Eli Galanti, Weizmann Institute of Science
Galanti, listed as a co-author, explained that the refined radii help close gaps between competing interior interpretations by reducing systematic mismatch in model inputs.
“By tracking distance and rotation with more sophisticated methods, we can measure Jupiter’s shape with unprecedented accuracy,”
Yossi Kaspi, study co-author
Kaspi highlighted the methodological advance: dense radio-occulation sampling and explicit wind corrections enable the improved geometric estimates reported in the paper.
Unconfirmed
- Whether textbook figures must be universally revised immediately: the degree and timing of curriculum updates vary by field and publisher and are not determined by the paper alone.
- Any single interior-model solution being declared definitive: the revised radii narrow possibilities but do not uniquely identify Jupiter’s internal layering or exact core mass.
- Long-term temporal variability: while the study accounts for winds, whether Jupiter’s figure changes measurably over decades due to deep atmospheric shifts remains to be monitored.
Bottom Line
The Juno spacecraft’s expanded radio-occultation dataset yields slightly smaller polar and equatorial radii for Jupiter than the multi-decade-old standards, with reductions of about 12 km at the pole and 4 km at the equator. Those adjustments are minor on planetary scales but important for models that combine gravity, rotation and atmospheric data to infer internal structure and composition.

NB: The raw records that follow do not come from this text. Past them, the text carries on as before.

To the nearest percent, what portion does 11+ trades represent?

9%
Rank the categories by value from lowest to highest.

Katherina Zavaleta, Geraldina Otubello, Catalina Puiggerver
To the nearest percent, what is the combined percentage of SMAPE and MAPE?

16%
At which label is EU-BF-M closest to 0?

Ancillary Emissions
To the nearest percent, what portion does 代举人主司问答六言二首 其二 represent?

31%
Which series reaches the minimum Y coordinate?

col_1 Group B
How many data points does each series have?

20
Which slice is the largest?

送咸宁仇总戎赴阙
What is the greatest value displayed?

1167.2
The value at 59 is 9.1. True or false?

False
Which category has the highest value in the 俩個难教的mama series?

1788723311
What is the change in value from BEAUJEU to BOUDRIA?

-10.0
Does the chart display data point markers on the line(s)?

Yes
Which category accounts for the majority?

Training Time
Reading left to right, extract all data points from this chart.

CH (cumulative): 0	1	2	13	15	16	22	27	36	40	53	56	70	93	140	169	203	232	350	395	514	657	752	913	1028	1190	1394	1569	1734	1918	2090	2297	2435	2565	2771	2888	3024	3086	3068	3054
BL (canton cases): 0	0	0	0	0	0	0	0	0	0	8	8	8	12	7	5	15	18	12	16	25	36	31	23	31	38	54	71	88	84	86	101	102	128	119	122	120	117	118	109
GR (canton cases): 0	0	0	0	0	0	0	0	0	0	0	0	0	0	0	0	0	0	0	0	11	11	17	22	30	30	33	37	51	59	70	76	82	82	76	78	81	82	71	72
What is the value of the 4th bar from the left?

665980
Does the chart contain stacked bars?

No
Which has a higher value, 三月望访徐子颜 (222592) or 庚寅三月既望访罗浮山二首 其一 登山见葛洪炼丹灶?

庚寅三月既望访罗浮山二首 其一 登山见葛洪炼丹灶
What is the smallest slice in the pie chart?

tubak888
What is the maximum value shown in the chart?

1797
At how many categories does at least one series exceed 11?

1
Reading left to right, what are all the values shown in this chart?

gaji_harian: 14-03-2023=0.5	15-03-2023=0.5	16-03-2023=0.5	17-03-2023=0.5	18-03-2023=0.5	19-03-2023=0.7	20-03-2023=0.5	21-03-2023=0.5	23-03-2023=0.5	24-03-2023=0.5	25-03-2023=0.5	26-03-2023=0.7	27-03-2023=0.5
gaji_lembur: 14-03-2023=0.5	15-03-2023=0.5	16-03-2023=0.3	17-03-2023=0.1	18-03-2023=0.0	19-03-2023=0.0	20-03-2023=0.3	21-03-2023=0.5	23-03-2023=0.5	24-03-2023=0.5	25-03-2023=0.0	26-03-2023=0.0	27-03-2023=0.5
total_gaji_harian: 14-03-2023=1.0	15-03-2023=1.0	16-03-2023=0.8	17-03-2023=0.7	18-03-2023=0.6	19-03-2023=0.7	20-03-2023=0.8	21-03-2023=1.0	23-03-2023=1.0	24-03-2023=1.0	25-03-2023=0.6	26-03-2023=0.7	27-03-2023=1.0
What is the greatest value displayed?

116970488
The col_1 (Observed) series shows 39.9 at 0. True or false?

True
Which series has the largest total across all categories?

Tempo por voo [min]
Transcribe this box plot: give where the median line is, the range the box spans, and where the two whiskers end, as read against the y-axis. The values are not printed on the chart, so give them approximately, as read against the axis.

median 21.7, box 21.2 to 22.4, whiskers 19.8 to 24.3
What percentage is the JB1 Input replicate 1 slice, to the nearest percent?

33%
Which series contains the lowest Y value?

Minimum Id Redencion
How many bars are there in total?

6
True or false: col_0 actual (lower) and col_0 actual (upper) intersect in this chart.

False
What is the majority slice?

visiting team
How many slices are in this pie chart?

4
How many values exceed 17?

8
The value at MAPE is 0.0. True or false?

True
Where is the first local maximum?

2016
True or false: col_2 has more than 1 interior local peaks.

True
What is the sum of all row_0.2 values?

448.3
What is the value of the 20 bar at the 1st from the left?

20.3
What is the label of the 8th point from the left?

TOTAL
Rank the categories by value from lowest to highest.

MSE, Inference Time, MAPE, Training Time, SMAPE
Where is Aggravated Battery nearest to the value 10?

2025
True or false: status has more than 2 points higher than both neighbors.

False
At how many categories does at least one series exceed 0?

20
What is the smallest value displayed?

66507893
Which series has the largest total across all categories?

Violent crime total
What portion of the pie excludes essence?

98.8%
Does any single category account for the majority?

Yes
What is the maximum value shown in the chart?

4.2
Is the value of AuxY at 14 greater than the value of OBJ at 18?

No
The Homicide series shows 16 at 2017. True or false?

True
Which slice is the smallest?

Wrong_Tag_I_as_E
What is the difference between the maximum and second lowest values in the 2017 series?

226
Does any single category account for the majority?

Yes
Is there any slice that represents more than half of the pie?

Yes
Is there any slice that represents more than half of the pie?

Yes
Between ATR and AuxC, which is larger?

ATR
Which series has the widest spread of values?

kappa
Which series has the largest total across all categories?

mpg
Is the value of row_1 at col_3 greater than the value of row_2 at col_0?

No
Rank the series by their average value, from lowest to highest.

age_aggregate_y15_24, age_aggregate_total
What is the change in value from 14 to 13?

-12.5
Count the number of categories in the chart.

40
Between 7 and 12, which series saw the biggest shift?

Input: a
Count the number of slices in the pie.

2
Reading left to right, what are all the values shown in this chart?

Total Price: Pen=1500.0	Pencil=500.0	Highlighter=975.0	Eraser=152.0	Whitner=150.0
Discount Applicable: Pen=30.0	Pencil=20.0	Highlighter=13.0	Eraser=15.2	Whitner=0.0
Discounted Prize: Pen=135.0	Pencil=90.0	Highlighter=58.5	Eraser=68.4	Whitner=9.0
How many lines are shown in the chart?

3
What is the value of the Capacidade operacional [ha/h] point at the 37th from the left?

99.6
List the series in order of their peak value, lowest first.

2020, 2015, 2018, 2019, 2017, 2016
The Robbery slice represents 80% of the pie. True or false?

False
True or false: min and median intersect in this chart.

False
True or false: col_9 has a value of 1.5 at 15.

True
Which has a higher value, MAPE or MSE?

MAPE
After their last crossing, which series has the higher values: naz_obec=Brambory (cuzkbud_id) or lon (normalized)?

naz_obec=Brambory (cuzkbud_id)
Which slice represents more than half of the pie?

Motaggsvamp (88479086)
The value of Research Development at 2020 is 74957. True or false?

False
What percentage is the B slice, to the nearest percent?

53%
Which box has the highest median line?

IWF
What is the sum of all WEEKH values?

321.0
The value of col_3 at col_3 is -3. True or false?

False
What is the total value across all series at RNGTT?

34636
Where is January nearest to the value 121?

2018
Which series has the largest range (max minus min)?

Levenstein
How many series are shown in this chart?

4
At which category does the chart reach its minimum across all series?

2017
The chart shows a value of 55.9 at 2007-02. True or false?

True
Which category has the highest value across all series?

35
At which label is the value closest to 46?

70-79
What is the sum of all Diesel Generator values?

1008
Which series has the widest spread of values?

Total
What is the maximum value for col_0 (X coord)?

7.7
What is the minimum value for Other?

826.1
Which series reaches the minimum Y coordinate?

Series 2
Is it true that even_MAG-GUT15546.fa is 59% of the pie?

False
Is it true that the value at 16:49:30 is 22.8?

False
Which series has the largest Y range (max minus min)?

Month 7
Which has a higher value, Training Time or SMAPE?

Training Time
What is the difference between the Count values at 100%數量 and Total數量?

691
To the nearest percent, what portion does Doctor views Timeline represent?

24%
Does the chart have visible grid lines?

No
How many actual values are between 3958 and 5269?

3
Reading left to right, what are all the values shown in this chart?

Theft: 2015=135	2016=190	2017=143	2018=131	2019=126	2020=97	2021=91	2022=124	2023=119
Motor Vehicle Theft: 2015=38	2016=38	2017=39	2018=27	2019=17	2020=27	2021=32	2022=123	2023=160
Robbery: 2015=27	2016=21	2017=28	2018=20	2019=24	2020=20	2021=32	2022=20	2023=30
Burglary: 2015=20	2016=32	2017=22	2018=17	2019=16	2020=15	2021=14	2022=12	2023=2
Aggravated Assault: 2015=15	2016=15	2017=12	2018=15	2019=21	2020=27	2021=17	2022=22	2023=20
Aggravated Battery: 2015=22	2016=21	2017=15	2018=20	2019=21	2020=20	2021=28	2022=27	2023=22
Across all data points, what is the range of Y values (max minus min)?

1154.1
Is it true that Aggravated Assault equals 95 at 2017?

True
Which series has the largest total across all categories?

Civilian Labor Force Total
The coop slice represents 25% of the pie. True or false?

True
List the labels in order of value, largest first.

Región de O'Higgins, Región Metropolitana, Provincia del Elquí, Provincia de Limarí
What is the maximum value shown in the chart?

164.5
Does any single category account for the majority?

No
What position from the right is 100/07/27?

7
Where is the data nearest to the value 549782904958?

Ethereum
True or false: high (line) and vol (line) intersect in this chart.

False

For planetary scientists and modelers, the result tightens constraints and reduces systematic mismatches; for educators and communicators, it signals that widely cited reference numbers can shift as measurement techniques improve. Continued Juno observations and complementary analyses will further refine Jupiter’s figure and deepen its role as the calibration anchor for gas-giant studies both in and beyond our solar system.